A variant of this script is used to backup shared storage directories independent of their hosts (for example, nfs-mail).
Guardian is the current intermediate container that all of the systems back up to and from which the backup host copies the backups to more permanent storage. All of the hosts that are to be backed up need to have their host principal in ~root/.k5login on the zone in order to allow them to passwordless rsync using GSSAPI. The reasons for using an intermediate zone are 1) Speed: the zone's storage is tuned primarily for speed so that backups have a minimal impact on the host while the permanent storage is tuned for maximum space savings and 2) Security: if a host is compromised, only root at Guardian is gained and previously made backups are much harder to compromise.
Guardian is stored on the same ZPool as the long-term backup storage.
Snares and Bottom are currently being used with iSCSI drives exported from Alexandria as the backup host for long-term storage. The zfs filesystem here (via the zfs-linux project from Lawrence Livermore National Laboratory) is organized by system. Every morning at 0430, the active server rsyncs a copy of each host's latest backup from guardian to permanent storage and then snapshots the backup. The script also checks to make sure each host actually ran the backup using a per-host checkin file which contains the UNIX Timestamp of when the host finished running its backup script. When it is done, it sends a summary email with information about which hosts did and did not backup successfully along with how long the migration took.
Initially, Agni was used as the backup host, however, it lacked sufficient memory to run many backups at speed and backup services were transferred to Fiordland as the number of backups grew. Backups were later migrated to Rockhopper when Fiordland developed temporary stability issues.

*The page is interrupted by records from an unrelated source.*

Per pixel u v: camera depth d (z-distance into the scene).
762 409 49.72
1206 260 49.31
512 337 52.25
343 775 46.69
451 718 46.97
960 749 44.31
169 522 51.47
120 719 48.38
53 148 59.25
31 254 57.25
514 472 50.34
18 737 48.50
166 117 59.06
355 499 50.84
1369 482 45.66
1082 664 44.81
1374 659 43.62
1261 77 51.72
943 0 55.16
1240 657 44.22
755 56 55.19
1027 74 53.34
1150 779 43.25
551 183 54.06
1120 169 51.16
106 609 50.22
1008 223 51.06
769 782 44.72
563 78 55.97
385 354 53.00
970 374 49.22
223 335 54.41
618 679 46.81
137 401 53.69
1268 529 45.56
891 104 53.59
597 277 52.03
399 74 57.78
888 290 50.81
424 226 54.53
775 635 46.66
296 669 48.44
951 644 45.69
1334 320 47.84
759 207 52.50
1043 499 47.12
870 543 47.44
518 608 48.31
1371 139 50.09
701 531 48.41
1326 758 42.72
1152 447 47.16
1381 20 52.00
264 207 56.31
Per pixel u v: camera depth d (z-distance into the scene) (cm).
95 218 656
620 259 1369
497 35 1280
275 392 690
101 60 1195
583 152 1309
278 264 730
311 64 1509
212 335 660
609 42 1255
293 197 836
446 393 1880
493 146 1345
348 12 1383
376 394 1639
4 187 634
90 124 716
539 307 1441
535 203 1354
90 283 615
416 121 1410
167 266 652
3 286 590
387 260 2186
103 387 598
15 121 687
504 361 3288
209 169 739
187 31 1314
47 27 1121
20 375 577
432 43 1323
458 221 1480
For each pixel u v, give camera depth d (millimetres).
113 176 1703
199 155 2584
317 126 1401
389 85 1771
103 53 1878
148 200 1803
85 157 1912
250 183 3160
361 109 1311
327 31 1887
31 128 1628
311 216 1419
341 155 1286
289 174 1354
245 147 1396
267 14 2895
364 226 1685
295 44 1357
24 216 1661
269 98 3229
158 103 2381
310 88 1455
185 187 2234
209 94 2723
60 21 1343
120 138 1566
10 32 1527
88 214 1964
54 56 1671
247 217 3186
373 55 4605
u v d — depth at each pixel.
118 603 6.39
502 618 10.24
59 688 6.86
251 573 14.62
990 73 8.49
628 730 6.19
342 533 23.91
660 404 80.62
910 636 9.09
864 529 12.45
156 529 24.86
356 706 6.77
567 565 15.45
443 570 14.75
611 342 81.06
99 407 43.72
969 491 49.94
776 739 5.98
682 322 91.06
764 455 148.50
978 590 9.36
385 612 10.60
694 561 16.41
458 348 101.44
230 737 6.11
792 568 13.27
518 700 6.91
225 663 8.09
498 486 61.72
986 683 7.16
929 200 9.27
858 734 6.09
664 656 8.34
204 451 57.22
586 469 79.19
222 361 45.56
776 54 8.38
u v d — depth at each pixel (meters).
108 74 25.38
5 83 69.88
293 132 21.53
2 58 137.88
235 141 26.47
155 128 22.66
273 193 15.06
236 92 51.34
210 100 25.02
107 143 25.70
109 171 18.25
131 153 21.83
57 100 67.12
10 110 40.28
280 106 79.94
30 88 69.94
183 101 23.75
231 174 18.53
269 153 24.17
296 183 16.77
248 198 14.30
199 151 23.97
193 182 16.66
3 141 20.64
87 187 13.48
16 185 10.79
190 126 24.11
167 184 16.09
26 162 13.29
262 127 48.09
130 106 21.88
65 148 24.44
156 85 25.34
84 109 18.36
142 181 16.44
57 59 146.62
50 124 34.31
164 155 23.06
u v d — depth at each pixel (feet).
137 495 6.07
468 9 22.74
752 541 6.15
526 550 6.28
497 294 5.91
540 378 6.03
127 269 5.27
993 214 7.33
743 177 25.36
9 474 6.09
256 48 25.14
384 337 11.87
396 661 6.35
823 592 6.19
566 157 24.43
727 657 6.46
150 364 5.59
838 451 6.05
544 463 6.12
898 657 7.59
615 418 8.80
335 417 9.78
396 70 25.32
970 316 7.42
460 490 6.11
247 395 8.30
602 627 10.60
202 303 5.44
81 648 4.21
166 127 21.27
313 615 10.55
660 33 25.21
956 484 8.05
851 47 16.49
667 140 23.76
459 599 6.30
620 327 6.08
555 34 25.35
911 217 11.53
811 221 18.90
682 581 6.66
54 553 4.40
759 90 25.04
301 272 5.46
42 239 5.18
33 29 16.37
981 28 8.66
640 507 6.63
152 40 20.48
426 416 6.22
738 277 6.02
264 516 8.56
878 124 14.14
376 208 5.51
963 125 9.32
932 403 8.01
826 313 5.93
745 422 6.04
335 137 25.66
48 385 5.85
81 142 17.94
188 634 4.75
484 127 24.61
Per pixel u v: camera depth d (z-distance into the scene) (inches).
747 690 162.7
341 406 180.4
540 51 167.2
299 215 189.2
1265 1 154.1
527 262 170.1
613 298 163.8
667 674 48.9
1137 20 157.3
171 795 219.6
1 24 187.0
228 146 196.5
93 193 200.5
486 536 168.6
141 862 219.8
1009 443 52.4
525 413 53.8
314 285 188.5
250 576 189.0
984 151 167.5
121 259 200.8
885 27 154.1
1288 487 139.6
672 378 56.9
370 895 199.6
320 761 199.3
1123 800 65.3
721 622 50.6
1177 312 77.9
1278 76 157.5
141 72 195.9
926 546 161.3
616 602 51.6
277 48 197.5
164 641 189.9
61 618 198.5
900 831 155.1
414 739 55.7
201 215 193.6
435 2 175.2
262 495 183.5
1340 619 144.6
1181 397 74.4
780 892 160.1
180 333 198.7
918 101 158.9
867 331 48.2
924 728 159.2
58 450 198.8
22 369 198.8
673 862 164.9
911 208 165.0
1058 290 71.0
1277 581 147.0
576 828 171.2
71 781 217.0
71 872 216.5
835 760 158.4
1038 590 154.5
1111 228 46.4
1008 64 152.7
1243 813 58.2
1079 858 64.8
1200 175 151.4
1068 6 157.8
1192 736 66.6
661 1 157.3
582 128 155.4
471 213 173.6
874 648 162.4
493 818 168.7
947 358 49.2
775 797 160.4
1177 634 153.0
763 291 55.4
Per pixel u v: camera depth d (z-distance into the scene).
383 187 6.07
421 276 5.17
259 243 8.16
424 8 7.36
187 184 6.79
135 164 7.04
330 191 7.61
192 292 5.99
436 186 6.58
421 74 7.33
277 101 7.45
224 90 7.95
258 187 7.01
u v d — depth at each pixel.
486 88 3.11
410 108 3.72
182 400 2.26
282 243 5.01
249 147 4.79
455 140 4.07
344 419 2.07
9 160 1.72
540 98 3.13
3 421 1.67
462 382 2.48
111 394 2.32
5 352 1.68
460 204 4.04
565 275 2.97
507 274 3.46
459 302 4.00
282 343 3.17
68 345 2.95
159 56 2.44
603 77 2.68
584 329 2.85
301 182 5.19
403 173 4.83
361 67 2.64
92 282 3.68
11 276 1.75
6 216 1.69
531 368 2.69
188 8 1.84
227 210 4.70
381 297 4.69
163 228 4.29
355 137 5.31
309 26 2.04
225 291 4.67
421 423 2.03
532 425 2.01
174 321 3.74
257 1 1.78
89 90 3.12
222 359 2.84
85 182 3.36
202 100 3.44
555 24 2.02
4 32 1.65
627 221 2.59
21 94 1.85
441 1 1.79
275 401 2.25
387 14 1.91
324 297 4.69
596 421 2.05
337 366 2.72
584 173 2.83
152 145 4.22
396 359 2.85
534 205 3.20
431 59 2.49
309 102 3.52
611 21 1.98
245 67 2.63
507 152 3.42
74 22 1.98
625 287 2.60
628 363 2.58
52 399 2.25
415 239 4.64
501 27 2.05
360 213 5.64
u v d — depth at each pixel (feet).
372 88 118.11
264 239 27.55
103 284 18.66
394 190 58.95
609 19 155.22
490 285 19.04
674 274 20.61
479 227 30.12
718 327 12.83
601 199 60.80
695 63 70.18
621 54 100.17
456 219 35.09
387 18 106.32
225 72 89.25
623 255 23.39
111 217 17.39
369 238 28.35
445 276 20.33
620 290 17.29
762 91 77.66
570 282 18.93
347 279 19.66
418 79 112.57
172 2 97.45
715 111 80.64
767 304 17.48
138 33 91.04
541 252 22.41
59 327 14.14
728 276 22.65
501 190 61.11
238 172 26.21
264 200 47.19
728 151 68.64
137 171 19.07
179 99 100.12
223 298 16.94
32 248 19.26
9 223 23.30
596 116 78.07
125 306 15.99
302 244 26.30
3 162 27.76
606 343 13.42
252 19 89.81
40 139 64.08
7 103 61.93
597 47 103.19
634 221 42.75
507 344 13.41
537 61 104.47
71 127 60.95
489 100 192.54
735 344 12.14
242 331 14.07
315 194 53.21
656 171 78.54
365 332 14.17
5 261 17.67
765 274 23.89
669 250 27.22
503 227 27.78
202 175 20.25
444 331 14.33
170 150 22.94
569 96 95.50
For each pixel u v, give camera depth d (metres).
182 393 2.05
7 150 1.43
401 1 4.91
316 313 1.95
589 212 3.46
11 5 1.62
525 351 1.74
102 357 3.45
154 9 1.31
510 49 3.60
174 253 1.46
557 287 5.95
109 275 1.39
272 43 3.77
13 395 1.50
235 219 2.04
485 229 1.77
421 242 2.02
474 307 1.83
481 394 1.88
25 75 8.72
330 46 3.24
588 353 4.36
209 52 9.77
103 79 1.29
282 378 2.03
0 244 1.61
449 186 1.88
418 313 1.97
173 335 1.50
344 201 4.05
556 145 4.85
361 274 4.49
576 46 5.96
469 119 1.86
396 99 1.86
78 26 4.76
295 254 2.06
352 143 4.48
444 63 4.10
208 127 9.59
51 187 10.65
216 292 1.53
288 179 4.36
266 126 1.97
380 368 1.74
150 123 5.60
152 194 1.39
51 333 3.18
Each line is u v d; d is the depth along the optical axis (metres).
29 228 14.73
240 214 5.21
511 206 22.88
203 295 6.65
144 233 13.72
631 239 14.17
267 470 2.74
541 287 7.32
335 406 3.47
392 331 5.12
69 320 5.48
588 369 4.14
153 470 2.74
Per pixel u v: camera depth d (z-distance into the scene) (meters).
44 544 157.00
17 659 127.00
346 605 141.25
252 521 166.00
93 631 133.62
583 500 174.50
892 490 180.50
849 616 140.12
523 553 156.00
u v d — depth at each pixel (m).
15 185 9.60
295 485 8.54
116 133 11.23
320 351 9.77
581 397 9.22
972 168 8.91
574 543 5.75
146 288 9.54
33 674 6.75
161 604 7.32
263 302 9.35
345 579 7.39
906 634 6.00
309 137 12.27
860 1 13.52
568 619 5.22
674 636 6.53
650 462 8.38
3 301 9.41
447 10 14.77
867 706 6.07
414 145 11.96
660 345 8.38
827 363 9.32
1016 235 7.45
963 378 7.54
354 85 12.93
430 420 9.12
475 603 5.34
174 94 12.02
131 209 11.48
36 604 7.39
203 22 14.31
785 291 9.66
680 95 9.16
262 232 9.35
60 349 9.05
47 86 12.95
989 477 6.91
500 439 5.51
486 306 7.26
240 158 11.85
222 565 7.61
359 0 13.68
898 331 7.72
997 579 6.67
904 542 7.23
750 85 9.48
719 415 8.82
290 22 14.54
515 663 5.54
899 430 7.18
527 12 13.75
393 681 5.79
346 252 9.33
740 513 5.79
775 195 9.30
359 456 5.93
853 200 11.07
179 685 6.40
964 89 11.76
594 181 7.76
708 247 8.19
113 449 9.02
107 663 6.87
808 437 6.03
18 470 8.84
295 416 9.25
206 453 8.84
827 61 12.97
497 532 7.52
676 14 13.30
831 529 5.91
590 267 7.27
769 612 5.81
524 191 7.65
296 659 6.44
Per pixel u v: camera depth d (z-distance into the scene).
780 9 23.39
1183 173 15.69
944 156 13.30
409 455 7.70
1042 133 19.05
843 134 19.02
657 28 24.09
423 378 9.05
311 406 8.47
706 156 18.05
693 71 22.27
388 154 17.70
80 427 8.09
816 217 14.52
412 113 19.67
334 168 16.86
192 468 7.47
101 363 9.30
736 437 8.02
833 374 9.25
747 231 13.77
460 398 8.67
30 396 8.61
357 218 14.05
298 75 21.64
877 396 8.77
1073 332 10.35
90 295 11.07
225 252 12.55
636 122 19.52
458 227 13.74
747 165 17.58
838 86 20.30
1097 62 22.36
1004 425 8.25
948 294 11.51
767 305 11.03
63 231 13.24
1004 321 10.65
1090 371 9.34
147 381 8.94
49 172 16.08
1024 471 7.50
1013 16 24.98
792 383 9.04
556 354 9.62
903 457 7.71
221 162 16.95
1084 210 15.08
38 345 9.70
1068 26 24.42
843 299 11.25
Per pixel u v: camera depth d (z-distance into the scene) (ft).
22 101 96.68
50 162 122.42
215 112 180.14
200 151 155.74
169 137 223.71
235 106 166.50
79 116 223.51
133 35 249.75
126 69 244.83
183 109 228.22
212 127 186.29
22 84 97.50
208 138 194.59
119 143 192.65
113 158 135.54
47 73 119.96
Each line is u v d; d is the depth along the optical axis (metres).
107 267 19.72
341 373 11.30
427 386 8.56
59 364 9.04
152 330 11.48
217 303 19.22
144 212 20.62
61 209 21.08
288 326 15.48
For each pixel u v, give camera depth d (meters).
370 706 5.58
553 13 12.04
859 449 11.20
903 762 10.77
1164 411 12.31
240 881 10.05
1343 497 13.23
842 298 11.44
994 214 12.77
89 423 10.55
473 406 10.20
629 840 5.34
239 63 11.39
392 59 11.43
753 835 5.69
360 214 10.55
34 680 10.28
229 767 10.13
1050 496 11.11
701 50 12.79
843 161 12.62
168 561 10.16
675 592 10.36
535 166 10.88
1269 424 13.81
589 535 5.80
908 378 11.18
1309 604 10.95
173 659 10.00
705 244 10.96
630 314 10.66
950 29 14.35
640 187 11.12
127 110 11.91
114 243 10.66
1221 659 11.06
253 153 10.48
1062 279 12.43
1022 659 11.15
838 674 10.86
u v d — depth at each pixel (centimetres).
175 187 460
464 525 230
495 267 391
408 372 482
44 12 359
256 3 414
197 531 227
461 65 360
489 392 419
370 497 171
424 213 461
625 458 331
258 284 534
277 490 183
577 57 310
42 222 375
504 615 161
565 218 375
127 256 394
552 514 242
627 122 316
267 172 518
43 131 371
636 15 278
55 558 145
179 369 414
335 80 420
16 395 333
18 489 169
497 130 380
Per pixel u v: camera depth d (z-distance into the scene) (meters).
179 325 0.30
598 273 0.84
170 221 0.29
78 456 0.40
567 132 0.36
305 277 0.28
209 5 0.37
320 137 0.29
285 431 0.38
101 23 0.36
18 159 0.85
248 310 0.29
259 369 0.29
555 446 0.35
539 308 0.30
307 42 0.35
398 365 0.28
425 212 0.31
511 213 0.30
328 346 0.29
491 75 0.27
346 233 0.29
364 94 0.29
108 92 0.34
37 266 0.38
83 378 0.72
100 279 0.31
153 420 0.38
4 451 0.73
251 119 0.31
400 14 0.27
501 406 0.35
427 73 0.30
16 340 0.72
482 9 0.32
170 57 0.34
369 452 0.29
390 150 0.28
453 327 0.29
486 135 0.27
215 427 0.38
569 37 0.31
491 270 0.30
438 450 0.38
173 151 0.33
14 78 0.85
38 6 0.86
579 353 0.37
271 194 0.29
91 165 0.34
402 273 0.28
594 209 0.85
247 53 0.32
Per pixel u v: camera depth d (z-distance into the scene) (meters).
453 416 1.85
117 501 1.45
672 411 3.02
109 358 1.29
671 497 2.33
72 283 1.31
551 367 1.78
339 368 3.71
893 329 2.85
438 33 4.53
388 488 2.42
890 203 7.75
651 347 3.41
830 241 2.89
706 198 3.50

As the number of backups grew, Rockhopper also had insufficient memory to handle daily backup duties and they were transferred to the SAN servers (although they are currently not managed by the cluster).
Adding a host
To setup a host to backup, copy the backup script and backup excludes file to the host and edit them appropriately. For a host with a mysql server, you will also need a backup-databases file as well as a .my.cnf file for root with appropriate credentials on each database to be backed up. For a host with an LDAP server, you will need a backup-ldapdatabases file.
On Guardian, add the host's principal to /root/.k5login
On Snares or Bottom (whichever has the zpool imported), create a zfs filesystem for the host and add its FQDN to /root/scripts/backup-hosts so that the migration script knows about it. Then copy the backup-hosts file to the inactive server.
Now run the backup script to make sure everything works properly. You can check your excludes file by tailing the script's log file (default is /root/scripts/backup.log). After everything is working, add the backup script to the host crontab in the next available timeslot.
Periodically, both Host and AFS backups are migrated manually from the long term storage to a LTO-5 tapes stored in Scribe. These tapes are then taken offsite or stored in the school's vault. Because the LTFS system used on the tapes does not support directories or permissions, each host backup is tarred prior to being copied to tape. Over the summer, archival backups are also made of legacy student and host data that no longer needs to be backed up on a daily basis. These archives are also stored both offsite and in the vault.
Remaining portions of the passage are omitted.